There is of course such a thing as the glorious Flemish History, from before the 19th century with 'our' famous painters, scientists and composers. Rubens, Breughel, Van Eych, Vesalius, Lassus: they have their monuments, streets are named after them and they are all over the touristic posters. But this old culture, with which Flanders identifies since the 19th century up to the touristic leaflets of today, has become part of us on a very superficial level. It is an unknown, almost alien culture. Flanders inherited its own 'glorious past' virtually only in the material sense of the word. The cultural heroes spoke, wrote and read almost exclusively in other languages, without Dutch language receiving anything from the benefits. One can furthermore hardly speak of anything interesting happening from the 17th up to the first half of the 19th century; 18th and 19th centurys 'culture' was almost exclusively imported in French. 'Flemish culture' is linked with a certain Flemish culture of the past, without having anything of the continuity that for example both French or English culture can boast. Flanders does not live with its 'glorious past'; ask any university graduate what he knows or thinks about Rubens. Flemish culture has a short memory, or perhaps no memory at all. This lack of an own tradition has its disadvantages: there is no 'suppose connate' no cultural background that is more or less obligatory, no levels are presupposed, there is no frame of reference for a discussion. But this lack of an obligatory tradition also has its advantages: it stimulates freedom, you can compose your own personal frame of reference and you can choose endlessly out of the entire European culture. Flemish culture has: no tradition, almost no memory, no standards, eclectic, anarchistically erudite.

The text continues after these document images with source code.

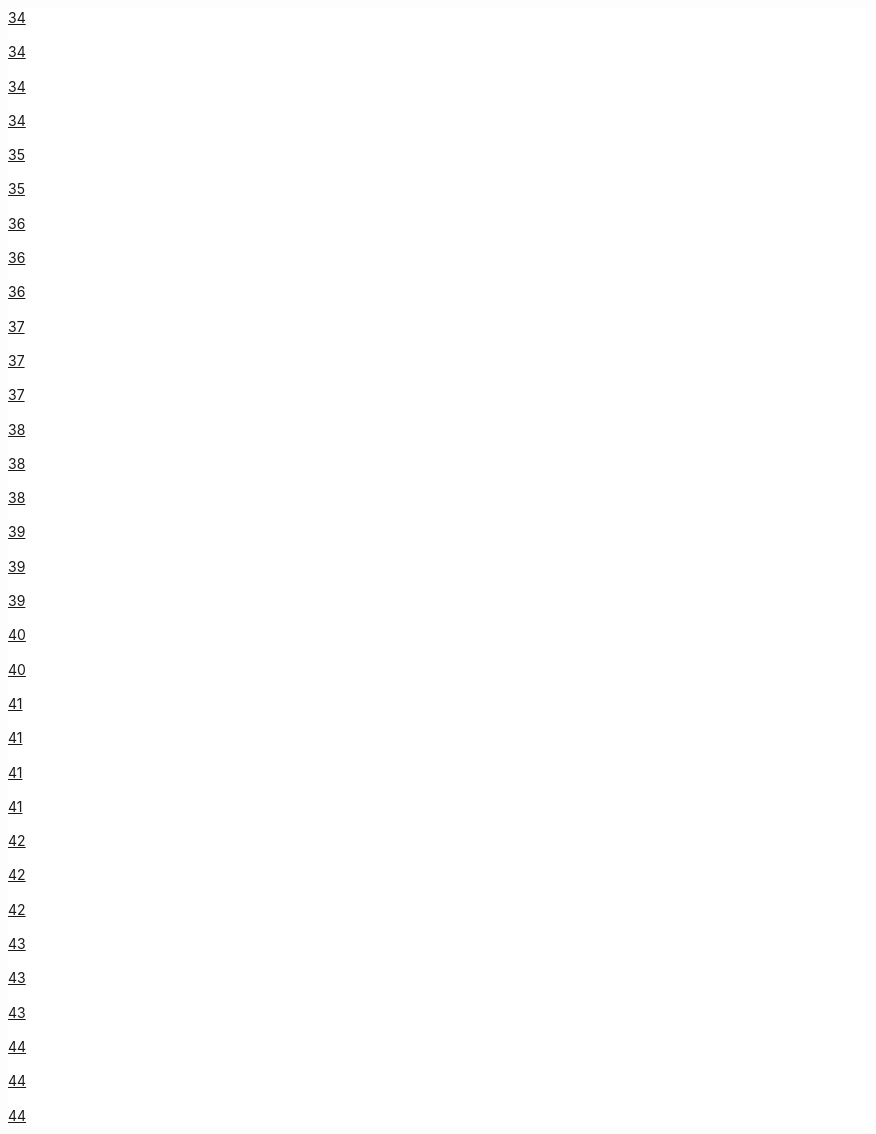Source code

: [34](#on-network-group-call)

[34](#general-10)

[34](#information-flows-for-group-call-in-on-network)

[34](#mcptt-emergency-group-call-request)

[35](#a-mcptt-emergency-group-call-response)

[35](#mcptt-in-progress-emergency-group-state-cancel-request)

[36](#a-mcptt-in-progress-emergency-group-state-cancel-response)

[36](#mcptt-emergency-alert-request)

[36](#a-mcptt-emergency-alert-response)

[37](#b-mcptt-emergency-alert-area-notification)

[37](#mcptt-emergency-alert-cancel-request)

[37](#a-mcptt-emergency-alert-cancel-response)

[38](#mcptt-imminent-peril-group-call-request)

[38](#a-mcptt-imminent-peril-group-call-response)

[38](#mcptt-in-progress-imminent-peril-group-state-cancel-request)

[39](#a-mcptt-in-progress-imminent-peril-group-state-cancel-response)

[39](#group-call-request-mcptt-client-mcptt-server)

[39](#group-call-request-mcptt-server-mcptt-server)

[40](#group-call-request-mcptt-server-mcptt-client)

[40](#group-call-response-mcptt-server-mcptt-client)

[41](#group-call-response-mcptt-server-mcptt-server)

[41](#group-call-response-mcptt-client-mcptt-server)

[41](#group-call-notify-mcptt-server-mcptt-client)

[41](#group-call-release-request-mcptt-server-mcptt-client)

[42](#a-group-call-release-request-mcptt-client-mcptt-server)

[42](#group-call-release-request-mcptt-server-mcptt-server)

[42](#group-call-release-response-mcptt-client-mcptt-server)

[43](#group-call-release-response-mcptt-server-mcptt-server)

[43](#group-call-rejoin-request-mcptt-client-mcptt-server)

[43](#group-call-rejoin-response-mcptt-server-mcptt-client)

[44](#group-join-request)

[44](#group-join-response)

[44](#group-call-leave-request-mcptt-server-mcptt-client)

Flanders does not function as an intersection, nor as a centre. It has no clear identity and is difficult to spot. There are many reasons for this, and those reasons make it useless and unwise to want to change the situation. Flanders-Belgium is a stopover, a passage, a kind of a no man's land. In a quite natural way, this situation influences everyone who writes, thinks or makes art. But within this vagueness, within this semi-sheltered marginal space that we call Flemish culture, it is not that difficult to work. I think that Antwerp 93, for example, has proven that this cultural zone has no owner with an over-sized ego, macho airs or aggressive tendencies, where people do not stay but enjoy to return to, can play a modest but important part. Not by blowing itself up and by trying to find some space next to the 'bigger' cultures developing a separate entity and a cleaned-up identity, but by creating and feeding various small co-operations and contacts, many of them based on personal friendship. Through this network of small and often personal relations, oxygen is being pumped that keeps thinking and creative work alive.